**
问题描述:Ignatius had a nightmare last night. He found himself in a labyrinth with a time bomb on him. The labyrinth has an exit, Ignatius should get out of the labyrinth before the bomb explodes. The initial exploding time of the bomb is set to 6 minutes. To prevent the bomb from exploding by shake, Ignatius had to move slowly, that is to move from one area to the nearest area(that is, if Ignatius stands on (x,y) now, he could only on (x+1,y), (x-1,y), (x,y+1), or (x,y-1) in the next minute) takes him 1 minute. Some area in the labyrinth contains a Bomb-Reset-Equipment. They could reset the exploding time to 6 minutes.

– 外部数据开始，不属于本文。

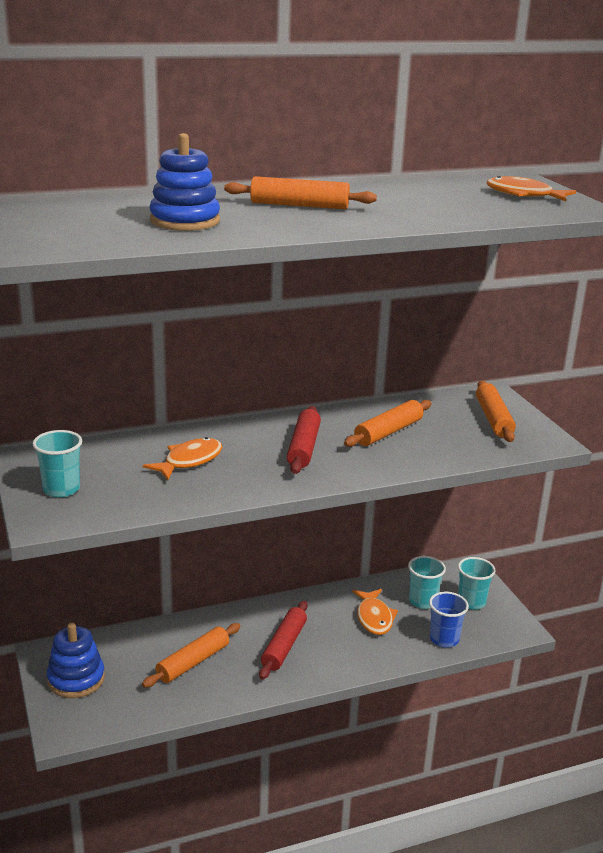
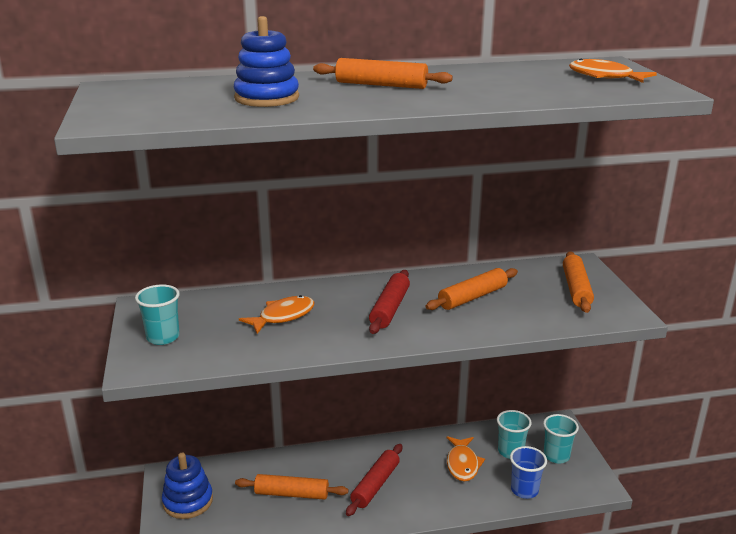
camera: 10 degrees right, 0 degrees up
orange rolling pin [142,623,241,688] -> orange rolling pin turned 45 degrees clockwise [235,474,348,500]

Given the layout of the labyrinth and Ignatius’ start position, please tell Ignatius whether he could get out of the labyrinth, if he could, output the minimum time that he has to use to find the exit of the labyrinth, else output -1. Here are some rules: 1. We can assume the labyrinth is a 2 array. 2. Each minute, Ignatius could only get to one of the nearest area, and he should not walk out of the border, of course he could not walk on a wall, too. 3. If Ignatius get to the exit when the exploding time turns to 0, he can’t get out of the labyrinth. 4. If Ignatius get to the area which contains Bomb-Rest-Equipment when the exploding time turns to 0, he can’t use the equipment to reset the bomb. 5. A Bomb-Reset-Equipment can be used as many times as you wish, if it is needed, Ignatius can get to any areas in the labyrinth as many times as you wish. 6. The time to reset the exploding time can be ignore, in other words, if Ignatius get to an area which contain Bomb-Rest-Equipment, and the exploding time is larger than 0, the exploding time would be reset to 6.
**
代码:
#include<iostream>
#include<queue>
using namespace std;
int map[10][10];//迷宫
int m,n;//迷宫的大小
int sx,sy,ex,ey;//分别为起点和终点的横纵坐标
int dir[4][2]{{1,0},{0,1},{-1,0},{0,-1}};
struct node{
int x,y;
int step;
int time;
};
bool judge(node nod){//如果超出了界面那就返回false
if(nod.x<0||nod.x>=m||nod.y<0||nod.y>=n)
return false;
if(map[nod.x][nod.y]==0)
return false;
return true;
}
void bfs(){
node cur,next;
cur.x=sx;
cur.y=sy;
cur.time=6;
cur.step=0;
queue<node> Q;
Q.push(cur);
while(!Q.empty()){
cur=Q.front();
Q.pop();
if(cur.x==ex&&cur.y==ey){
cout<<cur.step<<endl;
return;
}
for(int i=0;i<4;i++){
next.x=cur.x+dir[i][0];
next.y=cur.y+dir[i][1];
next.time=cur.time-1;
if(judge(next)&&next.time>0){//如果next到达了终点但是time为0也属于无效
if(map[next.x][next.y]==4){
next.step=cur.step+1;
next.time=6;
map[next.x][next.y]=0;
}else{
next.step=cur.step+1;
}
Q.push(next);
}
}
}
cout<<"-1"<<endl;
}
int main(){
int k;
cin>>k;
while(k--){
cin>>m>>n;
for(int i=0;i<m;i++){
for(int j=0;j<n;j++){
cin>>map[i][j];
}
}
for(int i=0;i<m;i++){
for(int j=0;j<n;j++){
if(map[i][j]==2){
sx=i;
sy=j;
}
if(map[i][j]==3){
ex=i;
ey=j;
}
}
}
bfs();
}
return 0;
}
``
> 分析:一般解决迷宫的最短问题使用bfs知识,所以会涉及到队列的知识。
> 这个问题教于一般问题只不过是逻辑稍微了复杂一点。当到达数字为4的时候,要给时间重新设置。同时又因为可以会走到重复的路线,所以一个点可能会经过几次,所以不需要设置该点已经访问。最后一个关键点在于如果到达了终点但是时间为页也属于失败,所以需要进行一个判断。